Now in their 60s, and with Tibor having a health scare a few years back, they have decided to put the business up for sale to win back more time for themselves, take the stress out of life and ‘invigorate our minds’.

The photo studio – set up for Santa photos in this pic, has enormous untapped potential, said Tibor.

Both sons have left the business, and while one, Andrew, is now a local wedding photographer, which is great in terms of bringing in regular print orders, their departure ‘sent the succession plan out the window’, said Tibor.

‘We are good at what we do,’ says Tibor, ‘But to be honest after 30 years or so it is no longer as stimulating as it once was. We’d love to have someone come in with the enthusiasm and energy to really exploit the full potential of the business. It’s time for a new broom.’
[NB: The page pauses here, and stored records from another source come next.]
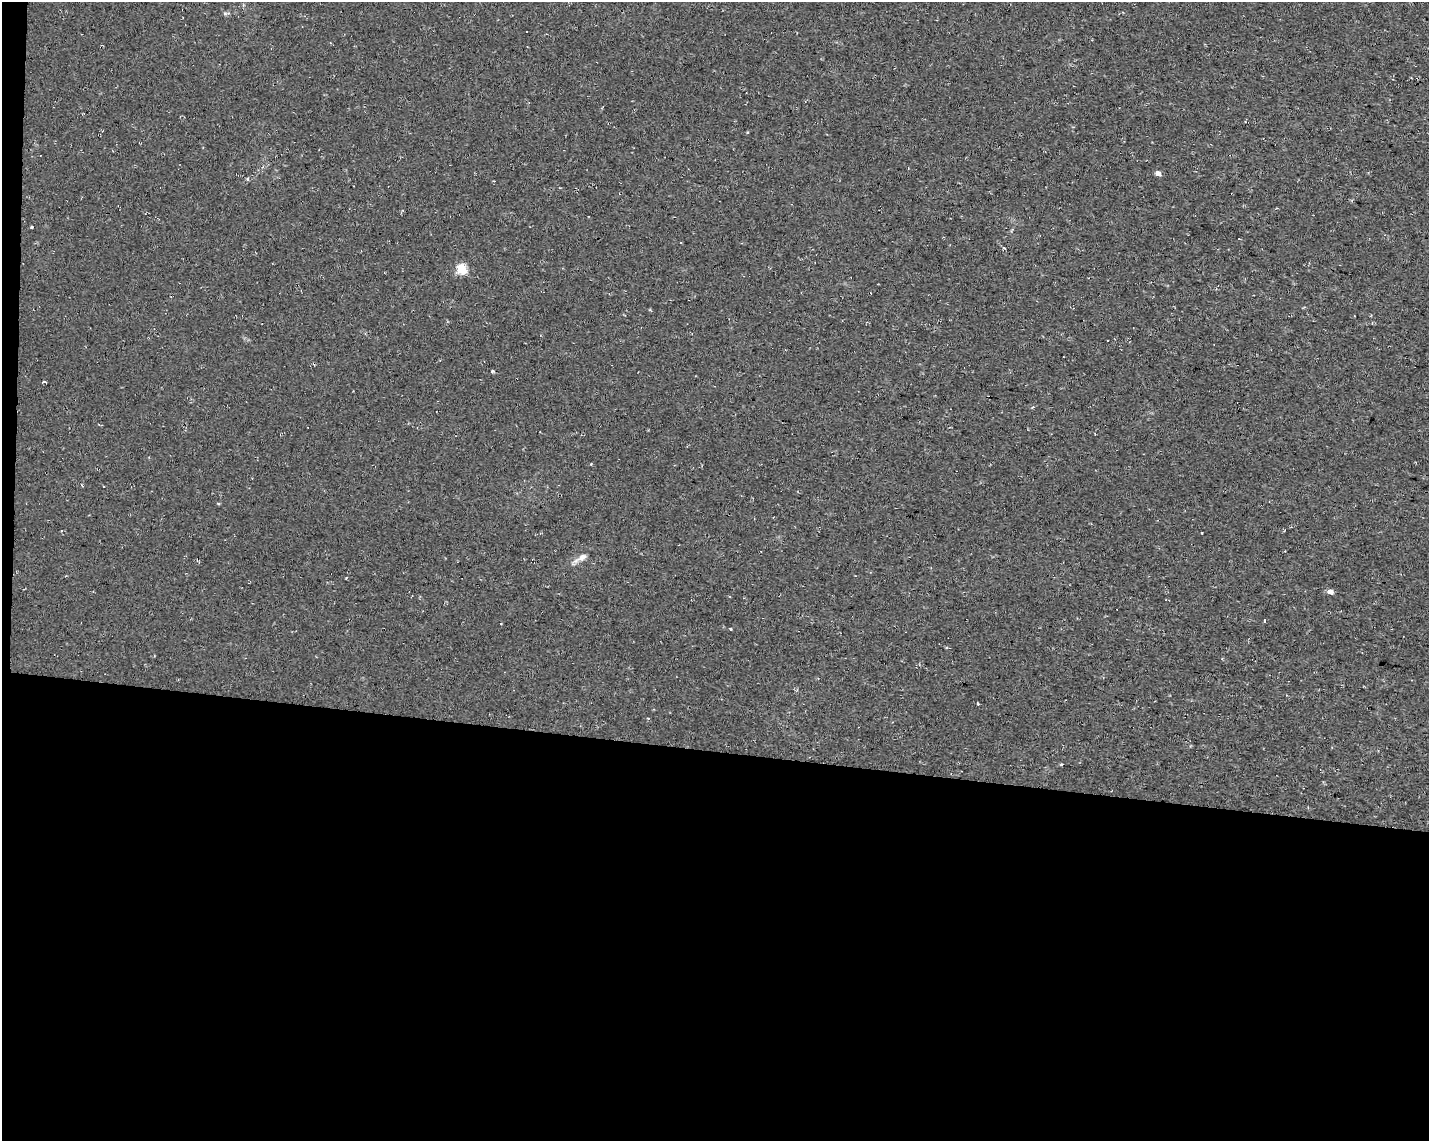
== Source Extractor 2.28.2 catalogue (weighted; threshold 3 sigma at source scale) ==
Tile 10 of 3 x 4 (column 1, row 4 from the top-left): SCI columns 281-1707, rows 2-1140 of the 4791 x 4560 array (HDU 1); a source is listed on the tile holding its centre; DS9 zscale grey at full resolution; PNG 1431 x 1143 px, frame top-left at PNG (2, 2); no overlay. Shown black and unused: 35% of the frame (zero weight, under 2 of 3 exposures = <1% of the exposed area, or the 3 px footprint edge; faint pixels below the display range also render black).
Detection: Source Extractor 2.28.2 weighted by HDU 2 'WHT'; one run over the whole footprint, this tile lists its part. Background 0.012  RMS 0.008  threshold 0.0358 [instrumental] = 3 sigma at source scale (4.5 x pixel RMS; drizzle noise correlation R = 1.50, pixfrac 1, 0.0396/0.0396 arcsec/px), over >= 5 px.
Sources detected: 19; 3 cosmic-ray / hot-pixel residue — not listed; the other 16 listed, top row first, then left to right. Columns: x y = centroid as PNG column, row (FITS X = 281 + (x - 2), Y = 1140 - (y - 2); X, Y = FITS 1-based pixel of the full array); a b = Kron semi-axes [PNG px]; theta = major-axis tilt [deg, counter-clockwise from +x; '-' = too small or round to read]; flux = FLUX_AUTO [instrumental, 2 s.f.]
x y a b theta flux
1158 173 5 4 - 5.2
248 179 5 3 - 0.91
1352 200 4 3 - 0.9
31 227 3 2 - 0.81
1239 239 2 2 - 0.53
1005 248 4 3 - 1.2
462 269 6 5 - 49
1372 323 4 3 - 0.76
1107 341 3 2 - 0.78
45 382 4 2 - 3.2
591 464 3 3 - 0.7
582 557 15 8 32 5.6
1330 591 6 5 - 3.8
1265 620 4 2 - 0.97
730 629 4 3 - 0.79
978 704 4 3 - 0.69
Unlisted compact peaks at least as high as the median listed source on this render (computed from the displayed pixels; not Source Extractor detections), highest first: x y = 225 13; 1061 764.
He said they will miss the love, respect and above all the loyalty of their customers, some of whom are have been with them for the 30 years since they opened. They are now serving the second and even third generations of the same families.

Both the older people and ‘the pram pushers’ respond well to the personalised service Camden Photo Centre delivers.

‘When they go to KMart or Big W they are just pointed in the direction of the kiosks and told to follow the prompts. When they come here and get more personalised service, they stay with us forever,’ Tibor explained.

‘We are at the top of the hourglass, with Harvey Norman, Big W and KMart with their 8 cent prints at the very bottom. That’s how we present ourselves – as a professional independent specialist. We tell people “If you want cheap by all means go to Harvey Norman”.

‘Generally they will say, “OK. we get that.” We are not the cheapest, we are not even middle of the road, but nobody quibbles about price. We would love to have someone come in and continue along those lines now we have established that high-end reputation.

‘This year, even with Covid, has been way busier than last year. We’ve been flat out through December when that really frenetic period used to be closer to Christmas Day,’ he said.

But this will almost definitely be the Szpory’s last crazy-busy Christmas. Tibor still fancies ‘keeping his hand in’ perhaps with a bit of hands-on teaching, helping people move from the ubiquitous smartphone to real cameras.

Whatever happens, you can be pretty sure you won’t be seeing him behind the photo counter at the local Harvey Norman store!